--- BEGIN EXCERPT ---

New York Attorney General Letitia James‘ taxpayer-funded so-called gun buyback event last month was made a mockery of when a self-described “punk kid” earned $21,000 for printed-off gun parts.
A man who wishes to only be identified as “Kem” has boasted about using his $200 3D printer to make dozens of lower receivers and frames so he could cash-in on James’ buyback, eventually landing him 42 $500 gift cards from the Democrat — or, rather, New York taxpayers.
“And it ended with the guy and a lady from the budget office finally coming around with the 42 gift cards and counting them in front of me,” Kem recalled to NEWSChannel 2. “$21,000 in $500 gift cards.”
The man said he printed off enough parts for 110 firearms and then drove six hours to Utica to participate in the program, which Kem has ridiculed as noneffective.
“He sees the tote and says, ‘how many firearms do you have?’ And I said, ‘110,’” the man explained. After a back and forth with the AG’s office, Kem received the $21,000.

--- END EXCERPT ---

- WRITTEN PROBLEM 1
List every distinct dollar amount mentioned in the gun buyback article.
- WRITTEN PROBLEM 2
Please answer these questions from the gun buyback article:
(a) What did Kem's 3D printer cost?
(b) To which city did Kem drive to take part in the program?
(c) How many firearms did Kem say he had in the tote?
- WRITTEN PROBLEM 3
Rewrite the gun buyback article starting with "A man who wishes" and going on through "received the $21,000.", swapping "gift cards" for "vouchers".

--- BEGIN SUPPLIED DATA ---

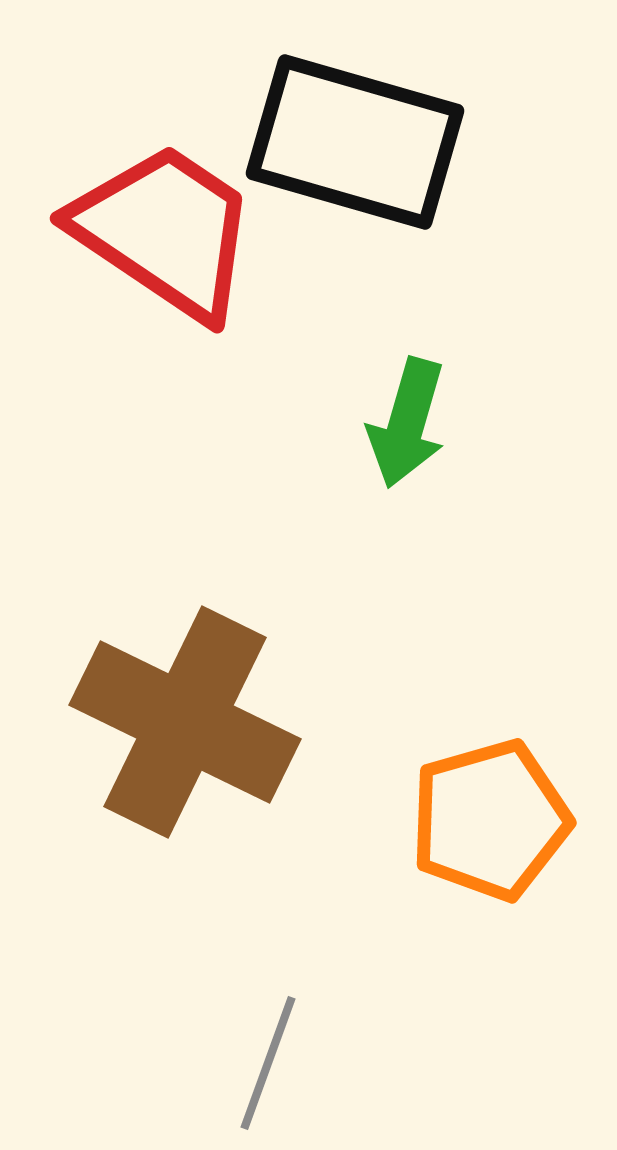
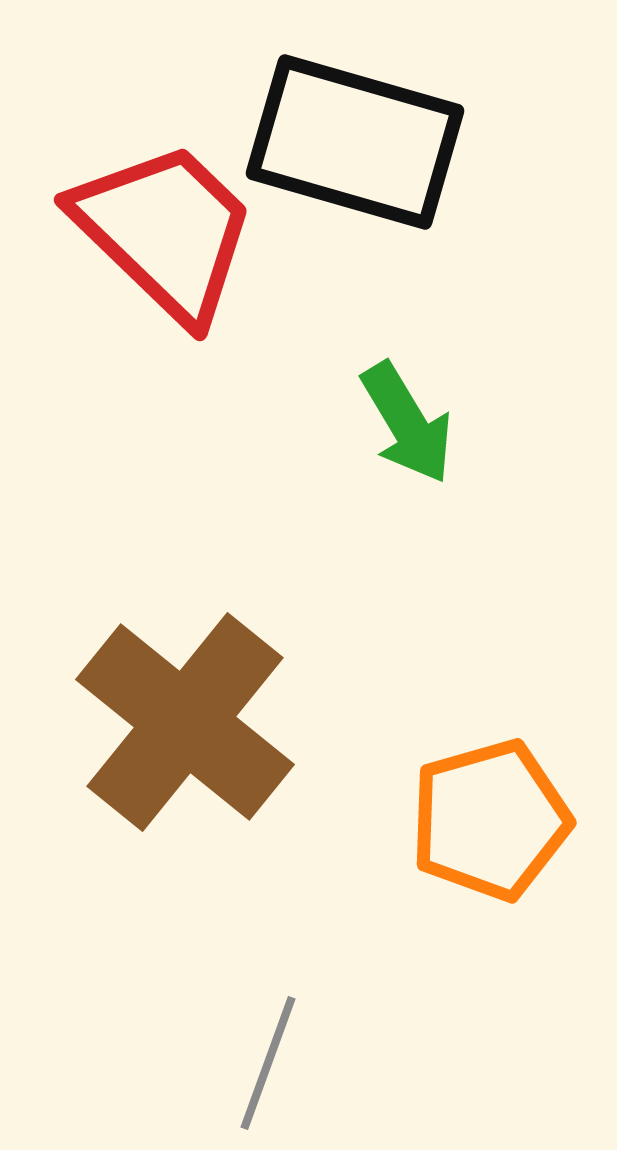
red trapezoid: rotated 10 degrees clockwise
green arrow: rotated 47 degrees counterclockwise
brown cross: rotated 13 degrees clockwise
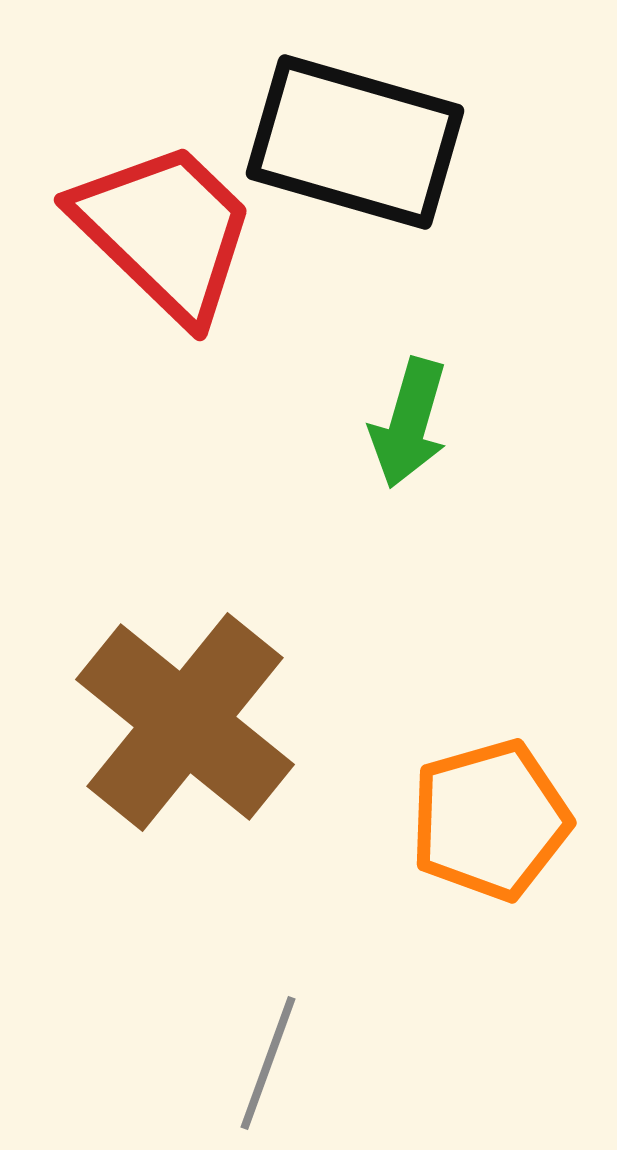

--- END SUPPLIED DATA ---

- WRITTEN ANSWER 1
$21,000
$200
$500

- WRITTEN ANSWER 2
(a) $200
(b) Utica
(c) 110

- WRITTEN ANSWER 3
A man who wishes to only be identified as “Kem” has boasted about using his $200 3D printer to make dozens of lower receivers and frames so he could cash-in on James’ buyback, eventually landing him 42 $500 vouchers from the Democrat — or, rather, New York taxpayers.
“And it ended with the guy and a lady from the budget office finally coming around with the 42 vouchers and counting them in front of me,” Kem recalled to NEWSChannel 2. “$21,000 in $500 vouchers.”
The man said he printed off enough parts for 110 firearms and then drove six hours to Utica to participate in the program, which Kem has ridiculed as noneffective.
“He sees the tote and says, ‘how many firearms do you have?’ And I said, ‘110,’” the man explained. After a back and forth with the AG’s office, Kem received the $21,000.